Collected data
%%
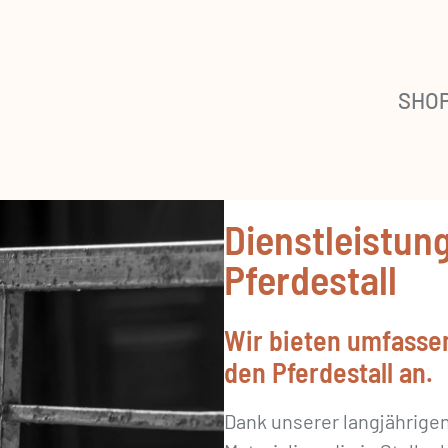
SHO
Dienstleistun
Pferdestall
Wir bieten umfasse
den Pferdestall an.
Dank unserer langjährigen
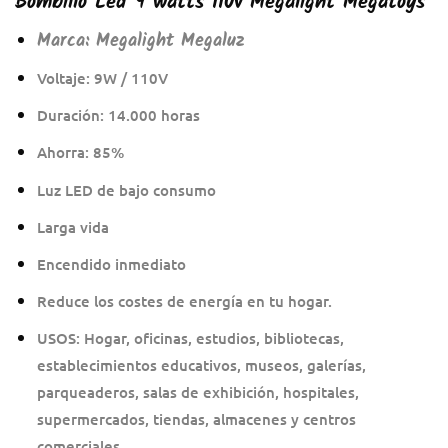
Bombillo Led 9 watts 110v Megalight Megatoys
Marca:
Megalight Megaluz
Voltaje: 9W / 110V
Duración: 14.000 horas
Ahorra: 85%
Luz LED de bajo consumo
Larga vida
Encendido inmediato
Reduce los costes de energía en tu hogar.
USOS: Hogar, oficinas, estudios, bibliotecas,
establecimientos educativos, museos, galerías,
parqueaderos, salas de exhibición, hospitales,
supermercados, tiendas, almacenes y centros
comerciales.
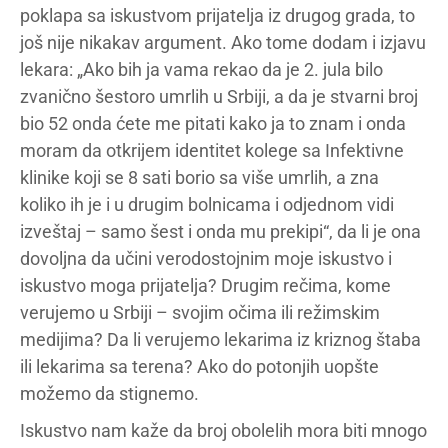
poklapa sa iskustvom prijatelja iz drugog grada, to
još nije nikakav argument. Ako tome dodam i izjavu
lekara: „Ako bih ja vama rekao da je 2. jula bilo
zvanično šestoro umrlih u Srbiji, a da je stvarni broj
bio 52 onda ćete me pitati kako ja to znam i onda
moram da otkrijem identitet kolege sa Infektivne
klinike koji se 8 sati borio sa više umrlih, a zna
koliko ih je i u drugim bolnicama i odjednom vidi
izveštaj – samo šest i onda mu prekipi“, da li je ona
dovoljna da učini verodostojnim moje iskustvo i
iskustvo moga prijatelja? Drugim rečima, kome
verujemo u Srbiji – svojim očima ili režimskim
medijima? Da li verujemo lekarima iz kriznog štaba
ili lekarima sa terena? Ako do potonjih uopšte
možemo da stignemo.
Iskustvo nam kaže da broj obolelih mora biti mnogo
%%
List every line above that contains the word "Srbiji".

zvanično šestoro umrlih u Srbiji, a da je stvarni broj
verujemo u Srbiji – svojim očima ili režimskim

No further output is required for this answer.